Gottes Wesen und unsere Bitten
Jesus ermutigt dazu, im Gebet beständig zu bleiben, auch wenn es so scheint, als ob Gott nicht eingreift. Der Redner reflektiert über die Herausforderungen, mit denen Menschen konfrontiert sind, und erinnert daran, dass Gott ein gütiger Vater ist, der auf die Bitten seiner Kinder hört.
Der Wert des Glaubens
Der Glaube wird als entscheidend dargestellt, insbesondere in schwierigen Zeiten. Jesus fragt, wie viele Menschen bei seiner Wiederkunft einen solchen Glauben haben werden. Der Redner ermutigt die Zuhörer, an Gottes Güte festzuhalten, auch wenn die Umstände entmutigend wirken.

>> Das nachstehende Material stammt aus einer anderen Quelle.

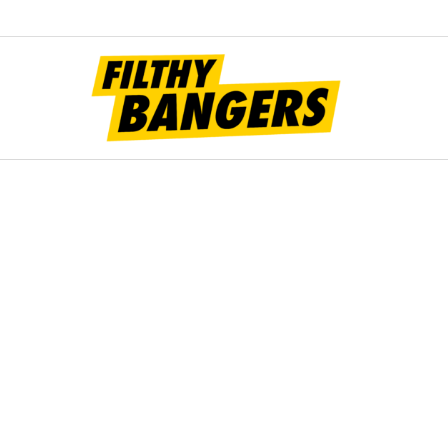
Filt
Bang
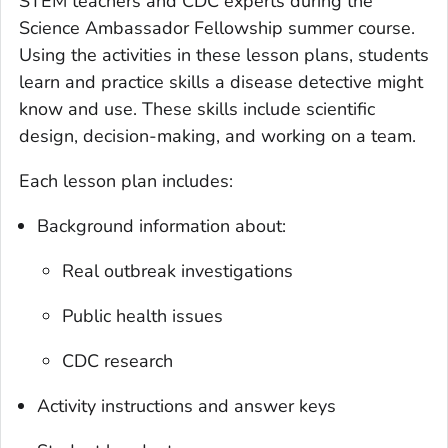
STEM teachers and CDC experts during the
Science Ambassador Fellowship summer course.
Using the activities in these lesson plans, students
learn and practice skills a disease detective might
know and use. These skills include scientific
design, decision-making, and working on a team.
Each lesson plan includes:
Background information about:
Real outbreak investigations
Public health issues
CDC research
Activity instructions and answer keys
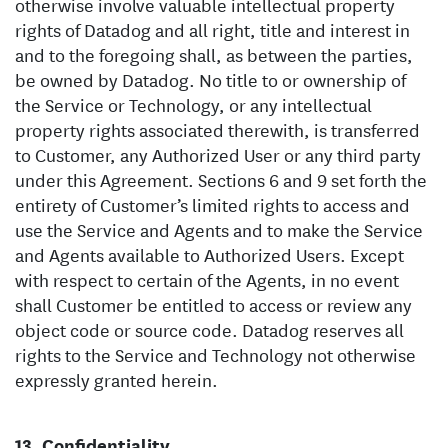
otherwise involve valuable intellectual property
rights of Datadog and all right, title and interest in
and to the foregoing shall, as between the parties,
be owned by Datadog. No title to or ownership of
the Service or Technology, or any intellectual
property rights associated therewith, is transferred
to Customer, any Authorized User or any third party
under this Agreement. Sections 6 and 9 set forth the
entirety of Customer’s limited rights to access and
use the Service and Agents and to make the Service
and Agents available to Authorized Users. Except
with respect to certain of the Agents, in no event
shall Customer be entitled to access or review any
object code or source code. Datadog reserves all
rights to the Service and Technology not otherwise
expressly granted herein.
Confidentiality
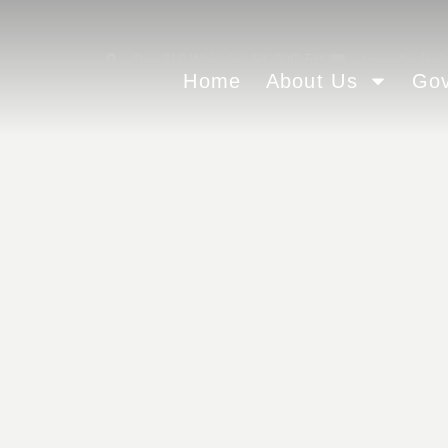
Box 310 Wolseley SK S0G 5H0
townofwolsel
Home
About Us
Go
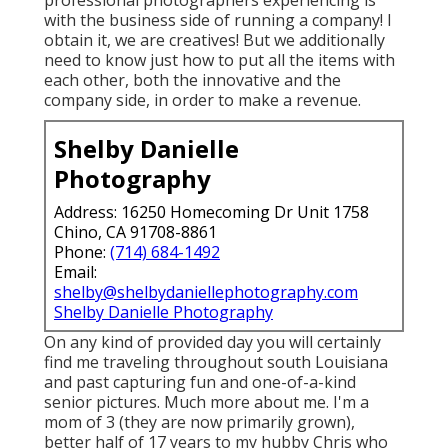
with the business side of running a company! I
obtain it, we are creatives! But we additionally
need to know just how to put all the items with
each other, both the innovative and the
company side, in order to make a revenue.
Shelby Danielle
Photography
Address: 16250 Homecoming Dr Unit 1758
Chino, CA 91708-8861
Phone:
(714) 684-1492
Email:
shelby@shelbydaniellephotography.com
Shelby Danielle Photography
On any kind of provided day you will certainly
find me traveling throughout south Louisiana
and past capturing fun and one-of-a-kind
senior pictures. Much more about me. I'm a
mom of 3 (they are now primarily grown),
better half of 17 years to my hubby Chris who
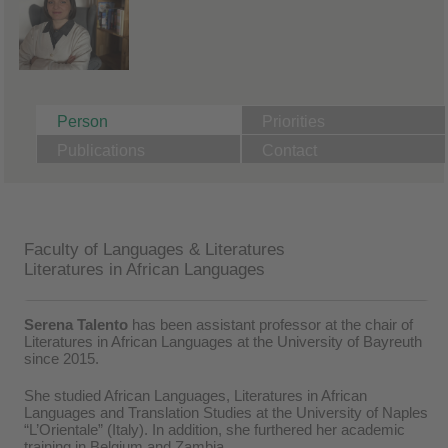
Person
Priorities
Publications
Contact
Faculty of Languages & Literatures
Literatures in African Languages
Serena Talento
has been assistant professor at the chair of
Literatures in African Languages at the University of Bayreuth
since 2015.
She studied African Languages, Literatures in African
Languages and Translation Studies at the University of Naples
“L’Orientale” (Italy). In addition, she furthered her academic
training in Belgium and Zambia.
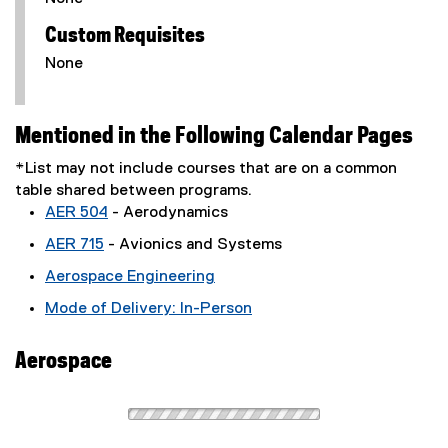
Custom Requisites
None
Mentioned in the Following Calendar Pages
*List may not include courses that are on a common
table shared between programs.
AER 504
- Aerodynamics
AER 715
- Avionics and Systems
Aerospace Engineering
Mode of Delivery: In-Person
Aerospace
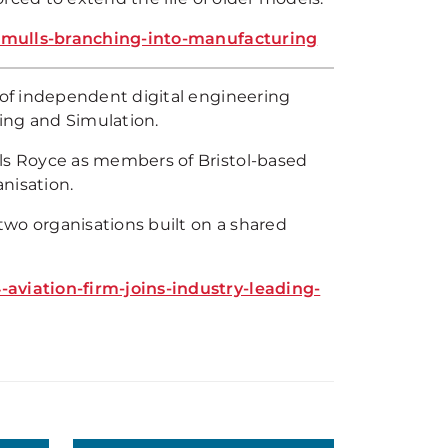
s-mulls-branching-into-manufacturing
of independent digital engineering
ing and Simulation.
s Royce as members of Bristol-based
nisation.
two organisations built on a shared
viation-firm-joins-industry-leading-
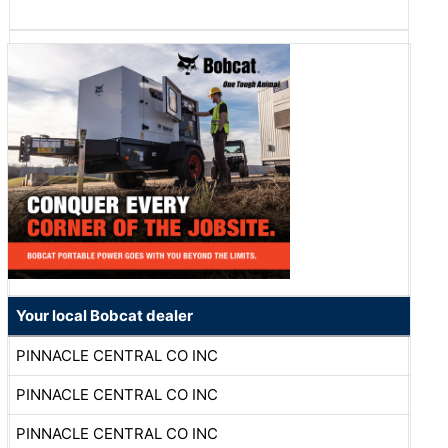
Your local Bobcat dealer
PINNACLE CENTRAL CO INC
PINNACLE CENTRAL CO INC
PINNACLE CENTRAL CO INC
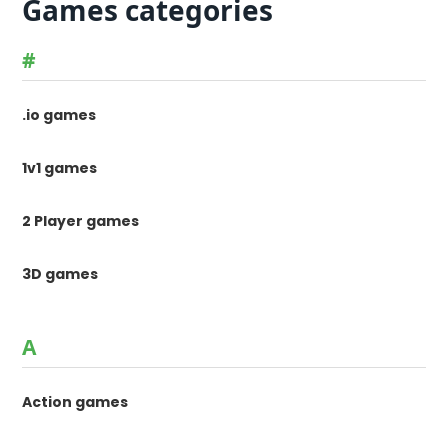
Games categories
#
.io games
1v1 games
2 Player games
3D games
A
Action games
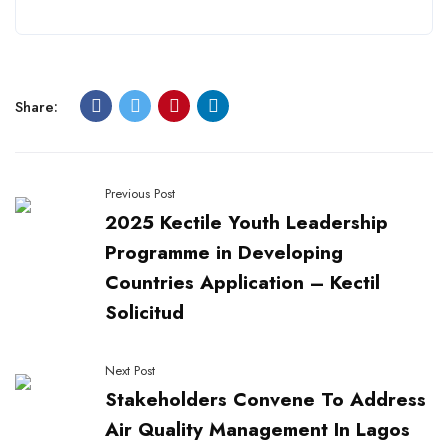
Share:
Previous Post
2025 Kectile Youth Leadership
Programme in Developing
Countries Application – Kectil
Solicitud
Next Post
Stakeholders Convene To Address
Air Quality Management In Lagos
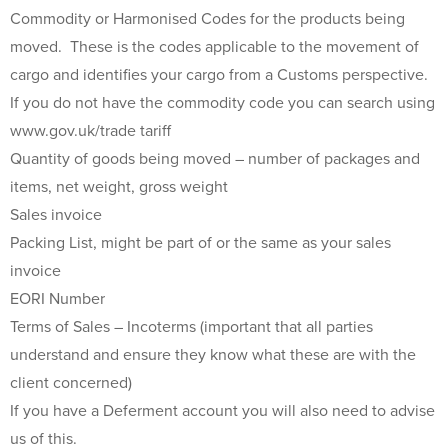
Commodity or Harmonised Codes for the products being
moved. These is the codes applicable to the movement of
cargo and identifies your cargo from a Customs perspective.
If you do not have the commodity code you can search using
www.gov.uk/trade tariff
Quantity of goods being moved – number of packages and
items, net weight, gross weight
Sales invoice
Packing List, might be part of or the same as your sales
invoice
EORI Number
Terms of Sales – Incoterms (important that all parties
understand and ensure they know what these are with the
client concerned)
If you have a Deferment account you will also need to advise
us of this.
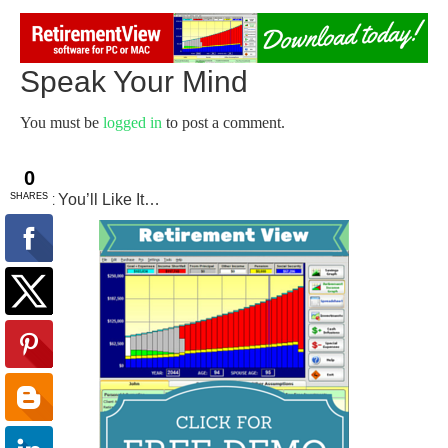
Speak Your Mind
You must be
logged in
to post a comment.
Try It You’ll Like It…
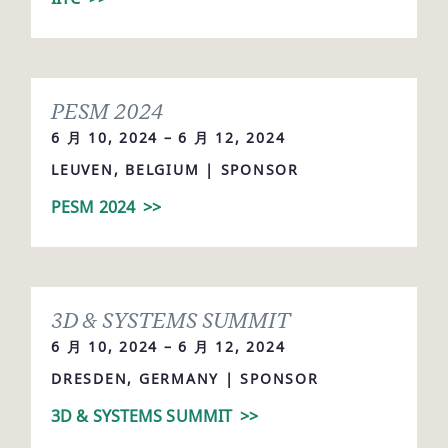
PESM 2024
6 月 10, 2024 – 6 月 12, 2024
LEUVEN, BELGIUM | SPONSOR
PESM 2024
>>
3D & SYSTEMS SUMMIT
6 月 10, 2024 – 6 月 12, 2024
DRESDEN, GERMANY | SPONSOR
3D & SYSTEMS SUMMIT
>>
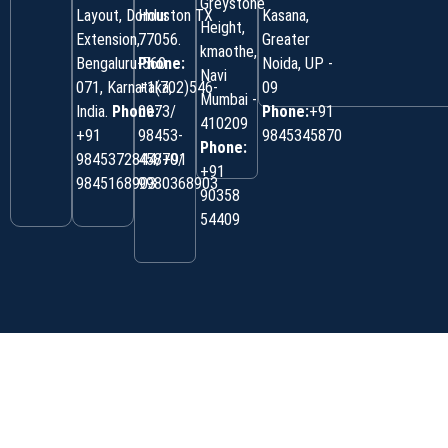
Greystone
Layout, Domlur
Houston TX
Kasana,
Height,
Extension,
77056.
Greater
kmaothe,
Bengaluru-560
Phone:
Noida, UP -
Navi
071, Karnataka,
+1(702)546-
09
Mumbai -
India.
Phone:
0973/
Phone:
+91
410209
‎+91
98453-
9845345870
Phone:
9845372844/+91
45870/
+91
9845168903
9980368903
90358
54409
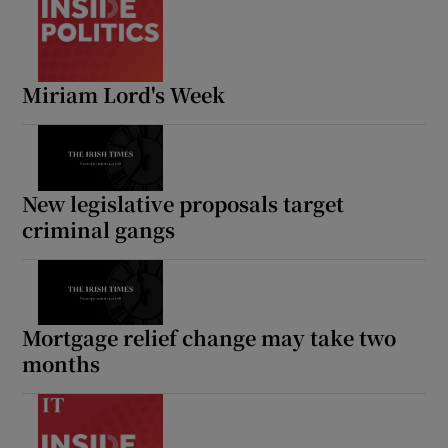
Miriam Lord's Week
New legislative proposals target
criminal gangs
Mortgage relief change may take two
months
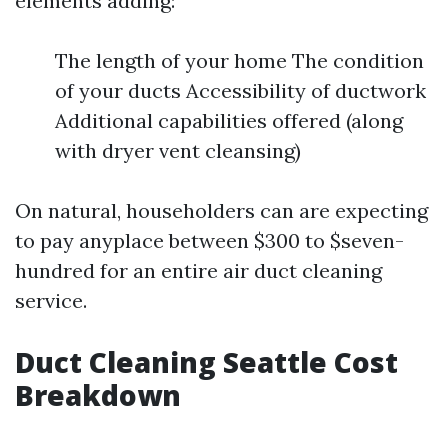
elements adding:
The length of your home The condition
of your ducts Accessibility of ductwork
Additional capabilities offered (along
with dryer vent cleansing)
On natural, householders can are expecting
to pay anyplace between $300 to $seven-
hundred for an entire air duct cleaning
service.
Duct Cleaning Seattle Cost
Breakdown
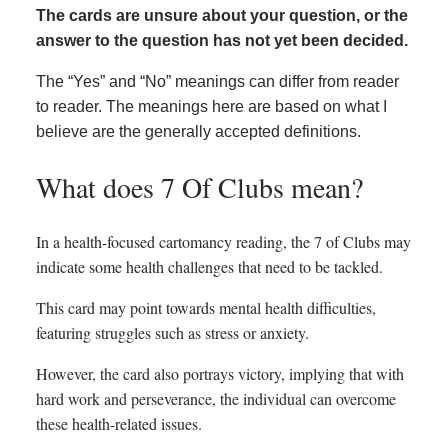
The cards are unsure about your question, or the
answer to the question has not yet been decided.
The “Yes” and “No” meanings can differ from reader
to reader. The meanings here are based on what I
believe are the generally accepted definitions.
What does 7 Of Clubs mean?
In a health-focused cartomancy reading, the 7 of Clubs may
indicate some health challenges that need to be tackled.
This card may point towards mental health difficulties,
featuring struggles such as stress or anxiety.
However, the card also portrays victory, implying that with
hard work and perseverance, the individual can overcome
these health-related issues.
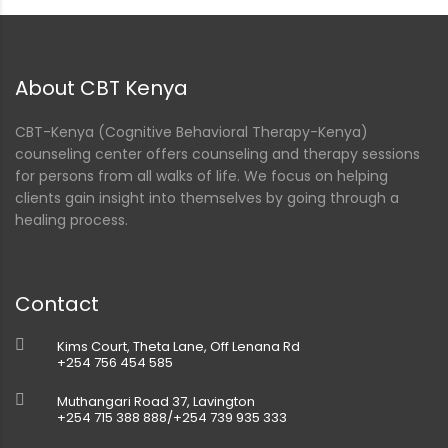
About CBT Kenya
CBT-Kenya (Cognitive Behavioral Therapy-Kenya)
counseling center offers counseling and therapy sessions
for persons from all walks of life. We focus on helping
clients gain insight into themselves by going through a
healing process.
Contact
Kims Court, Theta Lane, Off Lenana Rd
+254 756 454 585
Muthangari Road 37, Lavington
+254 715 388 888/+254 739 935 333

Schlussfolgerung und Gebet
Die Predigt endet mit einem Gebet, in dem um Stärke und Glauben gebeten wird, um in schwierigen Zeiten standhaft zu bleiben und die Nähe Gottes zu erfahren. Der Redner hebt hervor, dass Gott treu ist und letztlich eingreifen wird.
Leben in Fülle – Warum Jesus der gute Hirte ist
Erinnerungen und Erfahrungen
Der Sprecher reflektiert über seine Erfahrungen seit 1984 und die Entwicklungen in der Gemeinde, während er schöne Erinnerungen mit den Anwesenden teilt. Er erkennt, dass viele Mitglieder mittlerweile ihre Kinder und Enkel mitgebracht haben und betont die Bedeutung des Gemeinschaftsgefühls.
Die Arbeit mit Menschen mit Einschränkungen
Der Sprecher berichtet von seiner Arbeit in der Schweiz über ein Jahrzehnt, wo er sich mit Familien, Kindern und Menschen mit Einschränkungen beschäftigte. Er betont die Notwendigkeit, diese Menschen in der Gemeinde sichtbarer zu machen und ihnen einen Platz zu geben.
Die Frage nach dem Lebenssinn
Er führt die Frage ein, wozu wir auf der Welt sind, und zitiert Jesus, der in Johannes 10, Vers 10 sagt, dass er gekommen ist, damit wir das Leben in Fülle haben. Er ermutigt die Zuhörer, sich selbst zu fragen, was sie im Leben anstreben und worin ihr Lebenssinn liegt.
Jesus als der gute Hirte
Jesus wird als der gute Hirte dargestellt, der sein Leben für die Schafe gibt. Der Sprecher erklärt, dass Jesus uns durch seine Liebe und sein Opfer ein erfülltes Leben schenken möchte. Er ermutigt die Zuhörer, diese Beziehung zu Jesus zu reflektieren.
Die Rolle der Gemeinde
Er thematisiert die Herausforderungen innerhalb der Gemeinde und die Wichtigkeit, wie wir miteinander umgehen. Es wird deutlich, dass die Gemeinschaft nicht nur aus Ritualen besteht, sondern auch aus der Sorge füreinander und der Wahrnehmung der Bedürfnisse jedes Einzelnen.
Einladung zur Reflexion
Der Sprecher fordert die Zuhörer auf, sich zu überlegen, wie sie ihre Beziehung zu Jesus und zur Gemeinde wahrnehmen und was sie selbst tun können, um diese Beziehung zu stärken. Die Kinder werden eingeladen, aktiv teilzunehmen und eine Geschichte zu hören, die die Predigt ergänzt.
Abschluss und Gebet
Die Predigt endet mit einem Gebet, in dem die Zuhörer ermutigt werden, die Liebe Gottes weiterzugeben und anderen von ihrer Beziehung zu Jesus zu erzählen.